Fight distractions. Search for the truth.
DISTRACTIONS:
Sunday, November 27: Trump lied about non-existent voter fraud that supposedly cost him millions of votes. CNN responded with facts proving him a liar. Trump doubled-down, purportedly retweeting a 16-year-old kid who derided CNN’s senior Washington correspondent Jeff Zeleny as a “bad reporter.”
(By the way, Trump had edited the kid’s original tweet. Rather than a verbatim “retweet” — as Trump presented it — the President-elect had added “Sad reporter.” But the kid’s later clarification proves that he remains a true Trump believer nonetheless: “Dishonest @CNN is blaming me for calling @jeffzeleny a “bad reporter”. Donald Trump added that to the end of the tweet, not me. Thank you.”)
Tuesday, November 29 (6:00 am): Trump tweeted that flag burners should spend a year in jail and/or lose their citizenship. Settled U.S. Supreme Court precedent renders his frivolous position unconstitutional.
REAL STORIES:
Late Saturday, November 26: Evangelical leader Jerry Falwell, Jr., president of Liberty University, said that Trump had offered him the Secretary of Education position. Falwell turned him down because Trump wanted a four-to-six year commitment. Falwell said he couldn’t afford to work at a Cabinet level job (approximate annual salary $200,000) for more than two years.
As Trump tweeted about flag-burning on Tuesday morning, a front page story in the Wall Street Journal outlined financial conflicts-of-interest relating to Trump’s son-in-law (and transition team key member), Jared Kushner. The conflicts problems plaguing Trump and his immediate family grow daily. He’s counting on Americans to become indifferent to them. Trump apologists, such as Rudy Giuliani, are suggesting that his widespread business interests mean that the normal rules — divestiture and a blind trust — ought not apply.
LIES WORK; BIG LIES WORK BEST
But here’s the thing: far too many people get their news from Twitter and other unreliable social media sources. Much of that so-called news is fake — like Trump’s editing of a supposed verbatim retweet. Donald Trump has now become the nation’s most powerful purveyor of misinformation.
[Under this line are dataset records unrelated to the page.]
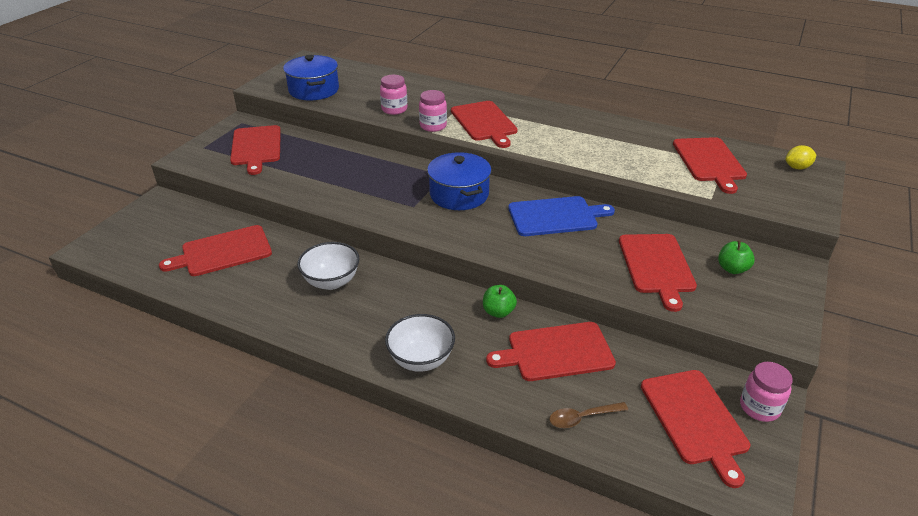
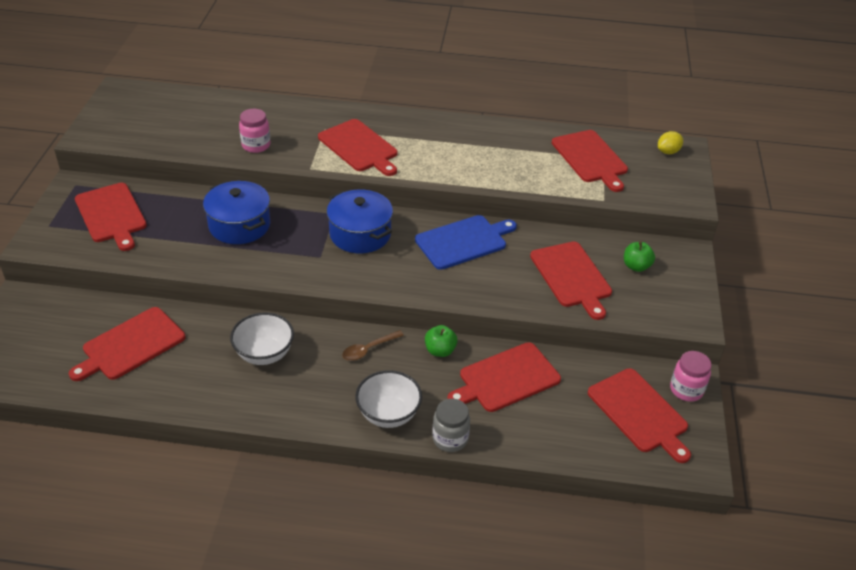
camera: 20 degrees left, 5 degrees up
(314, 90) = (151, 133): blue pot -> blue pot (239, 225)
(433, 126) = (308, 160): pink jar -> none
(473, 397) = (450, 439): none -> grey jar
(582, 418) = (549, 434): brown spoon -> brown spoon (368, 349)

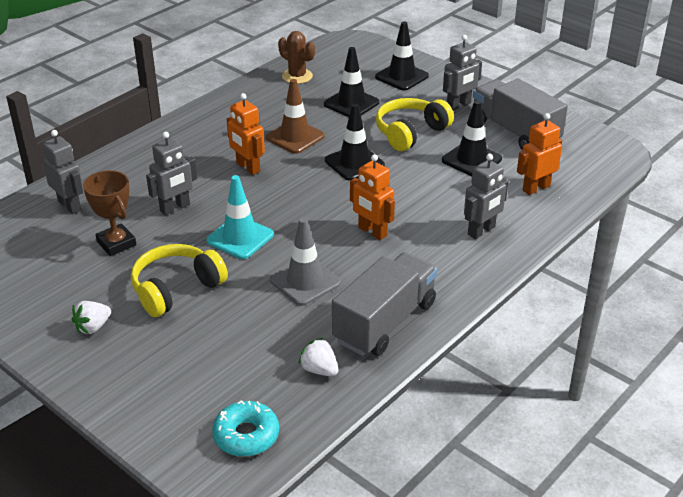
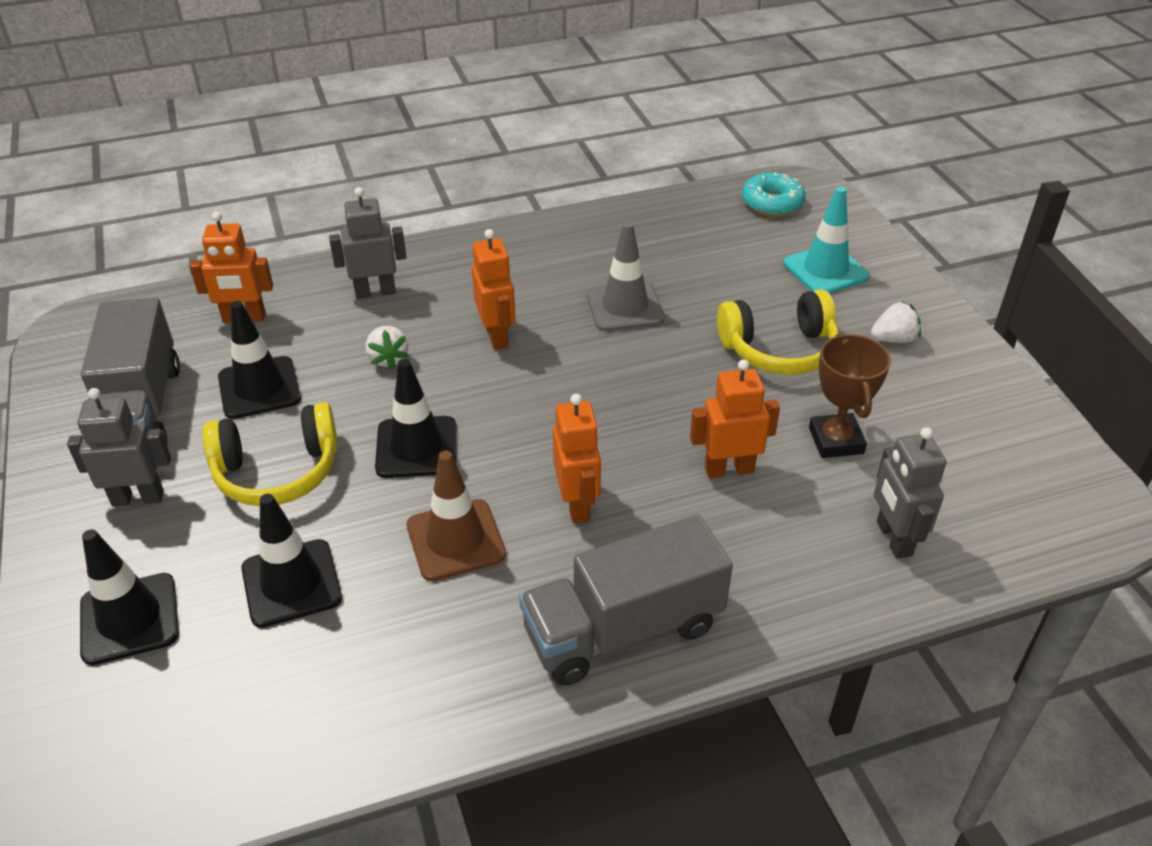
camera: 150 degrees left, 5 degrees up
(175, 208) = (729, 469): grey robot -> orange robot
(240, 238) = (664, 388): turquoise traffic cone -> turquoise traffic cone (825, 270)
(297, 76) = (308, 721): brown cactus -> none
(319, 370) = (673, 226): white strawberry -> white strawberry (388, 359)
(385, 322) = (577, 242): grey truck -> grey truck (623, 629)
Even worse, Trump knows that once a falsehood begins to circulate — however outrageous it may be and however often actual facts rebut it conclusively — many people will believe it forever. He learned that lesson with his birther claims. According to NBC poll during the summer of 2016, 41 percent of registered Republican believe that President Obama was not born in the United States. Another 31 percent have some doubts about his citizenship.
Big lies are effective; President-elect Trump knows it. When it comes to facts that should inform citizens in a democracy, Trump is the consummate flag-burner.